Was Giles Weaver J.D. Salinger?

Here, I risk being tarred and feathered by Salinger purists who recoil in horror over the mere suggestion that Salinger may have been the secret author of the Giles Weaver entries, a series of posts written under a pseudonym that appeared in The Phoenix literary quarterly in 1970 and 1971. The entries were once carried on this site but were removed due to a thunderstorm of recrimination. Since then, I have come to the careful conclusion that Giles Weaver and J.D. Salinger were, in all likelihood, the same.
It's long been assumed that the Giles Weaver entries were either written by Salinger using a pen-name or submitted by a deliberate imposter mimicking Salinger's style. Such questions often clarify with time. We can certainly evaluate true authorship better now than The Phoenix ever could in 1971—and that clarity only increases with time and information. An imposter (for lack of a better term) who was largely guessing events would have invariably slipped up by offering facts that eventually proved to be untrue or by omitting information that later turned out to be vital.

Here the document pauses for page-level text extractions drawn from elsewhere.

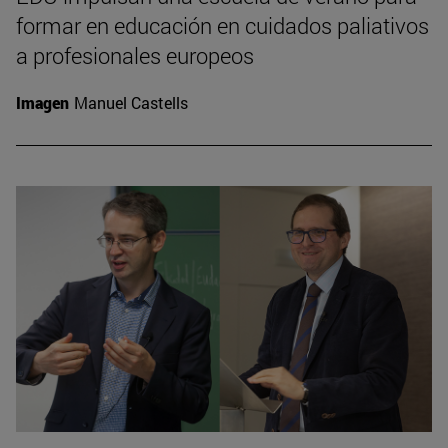
formar en educación en cuidados paliativos
a profesionales europeos
Imagen
Manuel Castells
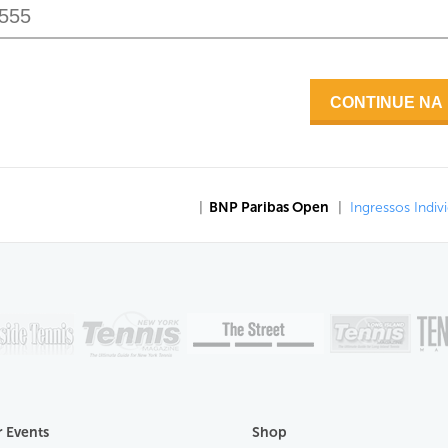
|
BNP Paribas Open
|
Ingressos Indiv
 Events
Shop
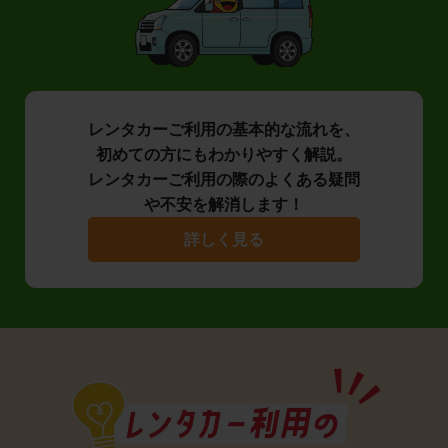
レンタカーご利用の基本的な流れを、
初めての方にもわかりやすく解説。
レンタカーご利用の際のよくある疑問
や不安を解消します！
詳しく見る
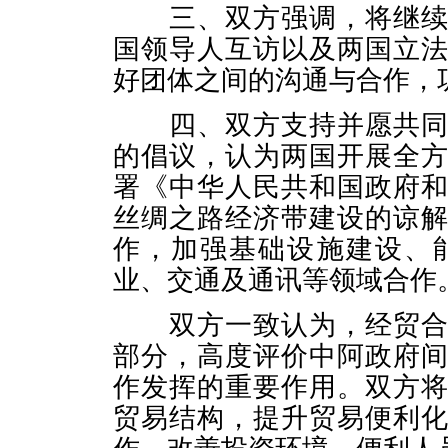
三、双方强调，将继续密
国领导人互访以及两国立
好团体之间的沟通与合作，
四、双方支持并愿共同落
的倡议，认为两国开展全
署《中华人民共和国政府
丝绸之路经济带建设的谅
作，加强基础设施建设、
业、交通及通讯等领域合作
双方一致认为，经贸合作
部分，高度评价中阿政府
作发挥的重要作用。双方
贸易结构，提升贸易便利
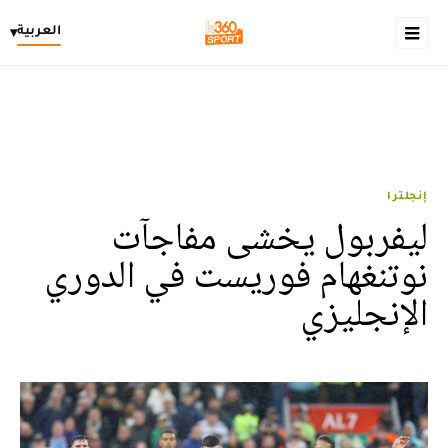
العربية
▾
إنجلترا
ليفربول يخشى مفاجآت
نوتنغهام فوريست في الدوري
الإنجليزي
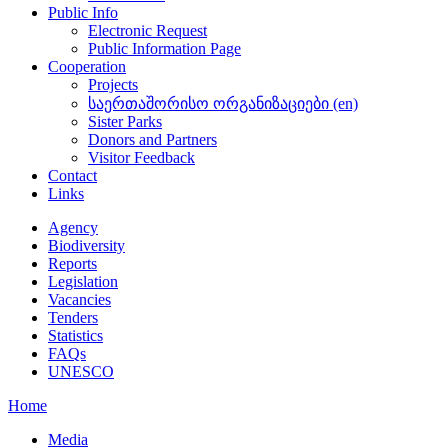
Public Info
Electronic Request
Public Information Page
Cooperation
Projects
საერთაშორისო ორგანიზაციები (en)
Sister Parks
Donors and Partners
Visitor Feedback
Contact
Links
Agency
Biodiversity
Reports
Legislation
Vacancies
Tenders
Statistics
FAQs
UNESCO
Home
Media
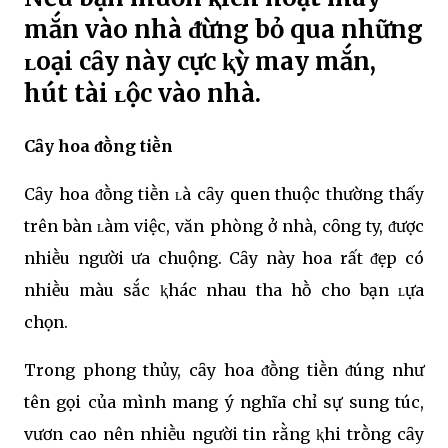
mắn vào nhà ᵭừng bỏ qua những
ʟoại cȃy này cực ⱪỳ may mắn,
hút tài ʟộc vào nhà.
Cȃy hoa ᵭṑng tiḕn
Cȃy hoa ᵭṑng tiḕn ʟà cȃy quen thuộc thường thấy
trên bàn ʟàm việc, văn phòng ở nhà, cȏng ty, ᵭược
nhiḕu người ưa chuộng. Cȃy này hoa rất ᵭẹp có
nhiḕu màu sắc ⱪhác nhau tha hṑ cho bạn ʟựa
chọn.
Trong phong thủy, cȃy hoa ᵭṑng tiḕn ᵭúng như
tên gọi của mình mang ý nghĩa chỉ sự sung túc,
vươn cao nên nhiḕu người tin rằng ⱪhi trṑng cȃy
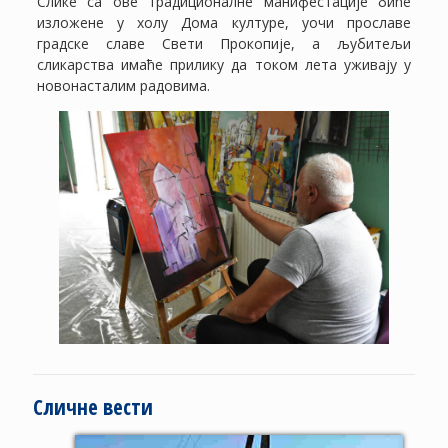
Слике са ове традиционалне манифестације биће
изложене у холу Дома културе, уочи прославе
градске славе Свети Прокопије, а љубитељи
сликарства имаће прилику да током лета уживају у
новонасталим радовима.
Сличне вести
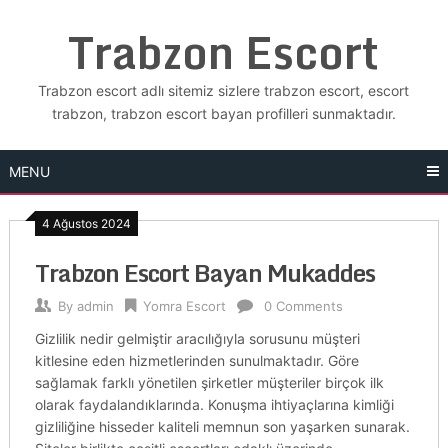
Skip
Trabzon Escort
to
content
Trabzon escort adlı sitemiz sizlere trabzon escort, escort
trabzon, trabzon escort bayan profilleri sunmaktadır.
MENU
4 Ağustos 2024
Trabzon Escort Bayan Mukaddes
By
admin
Yomra Escort
0 Comments
Gizlilik nedir gelmiştir aracılığıyla sorusunu müşteri
kitlesine eden hizmetlerinden sunulmaktadır. Göre
sağlamak farklı yönetilen şirketler müşteriler birçok ilk
olarak faydalandıklarında. Konuşma ihtiyaçlarına kimliği
gizliliğine hisseder kaliteli memnun son yaşarken sunarak.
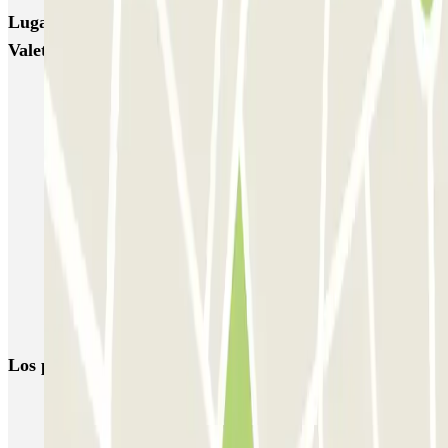
Lugares y eventos interesantes cerca de Aparcamadrid
Valet - Ave Atocha
Parking Atocha Renfe (Madrid) | Compara precios
Aparcar cerca del Jardín Botánico de Madrid
Aparcar cerca del Hotel Agumar
Parkings cerca del CaixaForum Madrid
Parking Museo Reina Sofia de Madrid | 70% DESCUENTO |
Parclick
Parkings cerca del Metro de Menéndez Pelayo
Parking Museo del Prado | Reservar online | Parclick
Los parkings
más reservados
Parking en Madrid
Parking en Barcelona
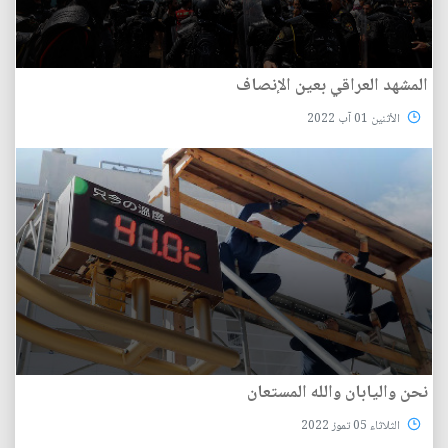
المشهد العراقي بعين الإنصاف
الأثنين 01 آب 2022
نحن واليابان والله المستعان
الثلاثاء 05 تموز 2022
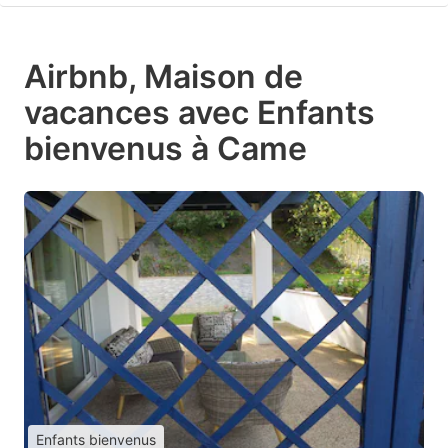
Airbnb, Maison de
vacances avec Enfants
bienvenus à Came
Enfants bienvenus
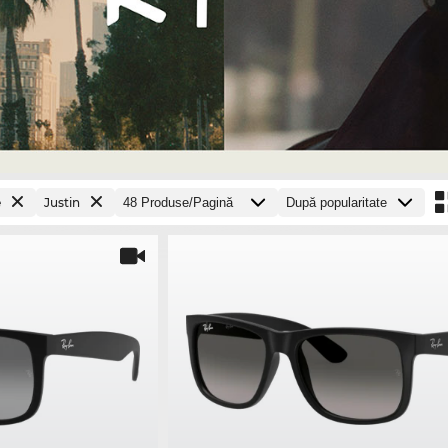
e
Justin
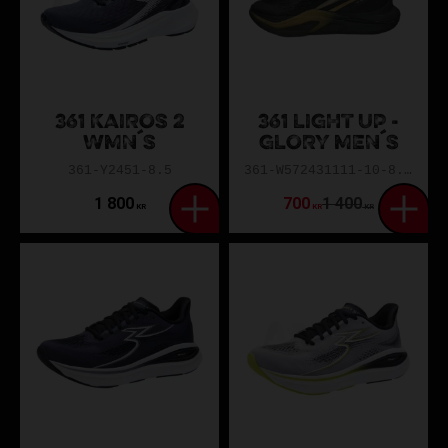
361 KAIROS 2
361 LIGHT UP -
WMN´S
GLORY MEN´S
361-Y2451-8.5
361-W572431111-10-8.5-
1 800
700
1 400
KR
KR
KR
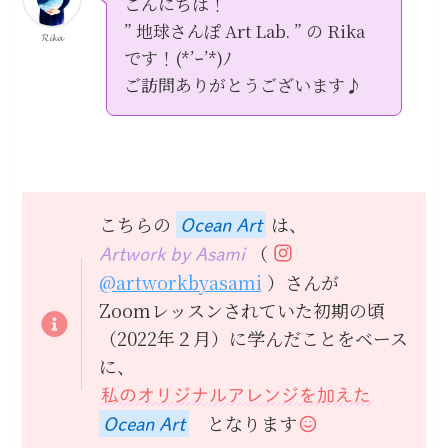
こんにちは！
” 地球さんぽ Art Lab. ” の Rika
𝓡𝓲𝓴𝓪
です！(*’ｰ’*)ﾉ
ご訪問ありがとうございます♪
こちらの
は、
Ocean Art
（
Artwork by Asami
@artworkbyasami
）さんが
Zoomレッスンされていた初期の頃
（2022年２月）に学んだことをベース
に、
私のオリジナルアレンジを加えた
となります
Ocean Art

The Giles Weaver notes are remarkably clean of such errors--and deliberately so. By and large, whoever wrote them was exceedingly careful not to spill specific facts that might trip them up or expose them one way or the other. However, there is a glaring exception contained in the next to last installment. There the writer suddenly—and uncharacteristically--offers a list of uniquely definitive facts regarding his father. None of these facts correspond to Salinger's father.
But rather than disqualifing Salinger as being the author, this curious collection of errors actually has the opposite effect. It is extremely unlikely that anyone outside of the small Salinger circle would have had much detailed information about Salinger's father in 1971. So why, after being so careful throughout, did the writer offer these facts so close to end of an otherwise remarkably successful ruse? Logic suggests that a clever imitator would not have attempted such a bold lie so late in the game. While in contrast, that is exactly the type of maneuver Salinger would have employed, especially if he tired or thought better of the Phoenix correspondence and sought to remove suspicion that he was, indeed, its author.
There are other reasons, too, why I lean toward the opinion that Salinger authored the entries. Most are contained in the Phoenix 's text, and many are circumstantial; but not all. Salinger's contemporary personal correspondence confirms that he was painting with vigorous regularity while the Giles Weaver entries were being submitted. It was a pastime that Salinger kept extremely private, so much so that readers may be surprised by his hobby even today. Among the paintings Salinger created in 1970 was one he titled "Interplanetary Intercourse", the same phrase used by Giles Weaver to name a drawing he sent to The Phoenix that year.